Esempi di sfruttamento e vessazioni contro le donne fanno parte, purtroppo, della quotidianità della maggior parte dei paesi asiatici. Ma la storia di Shahnaz Bibi è talmente tragica da meritare di essere raccontata, quanto meno per cercare di evitare che una vicenda simile possa succedere ad altre. All'inizio di giugno la polizia pakistana ha arrestato un gruppo di uomini per aver costretto questa giovane donna a spogliarsi e a sfilare nuda in un villaggio isolato nel nord del paese per espiare la colpa del figlio, che avrebbe avuto una relazione con la moglie di uno degli uomini coinvolti nell'agguato. Una storia, questa, che ha turbato l'intera nazione.

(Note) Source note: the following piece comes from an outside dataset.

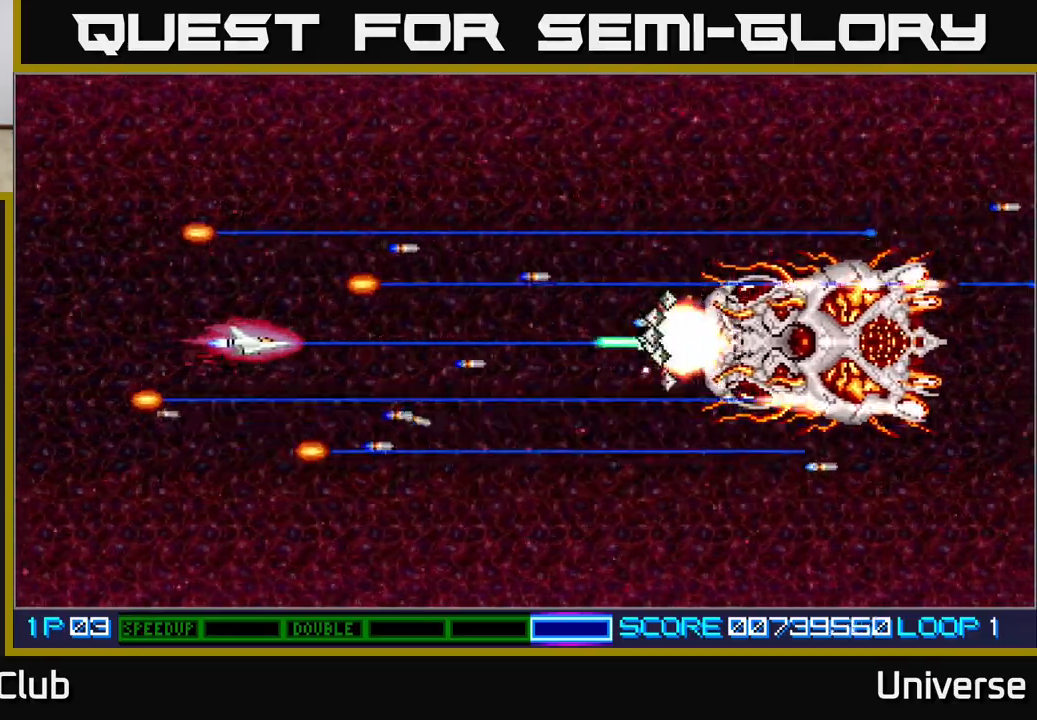
{"buttons": ["A", "DPAD_UP", "DPAD_LEFT"], "left_stick": "center", "events": [[267, "DPAD_LEFT", "down"], [467, "DPAD_UP", "down"]]}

Un corrispondente della BBC è riuscito a parlare con questa donna, cercando di capire cosa sia successo davvero quel giorno. "Era pomeriggio e mi trovavo in casa, a Neelor Bala, mentre mio marito era come al solito a Lahore dove lavora come autista. A un certo punto ho sentito degli uomini gridare proprio di fronte alla mia porta: chiedevano a mio figlio, un ragazzo di 11 anni, dove fossi, e lui naturalmente ha risposto". Quattro uomini armati di pistole e fucili sono così entrati in casa di Shahnaz Bibi. Lei li conosceva tutti: erano membri della stessa famiglia, e suoi vicini di casa. "Mi hanno bloccato i polsi e hanno iniziato a picchiarmi, spingendomi più volte per terra. Poi mi hanno portata fuori casa, e mi hanno spogliata. A quel punto mi hanno costretta a girare nuda per le strade del villaggio per circa un'ora. Ho pianto per tutto il tempo, mentre loro continuavano a picchiarmi".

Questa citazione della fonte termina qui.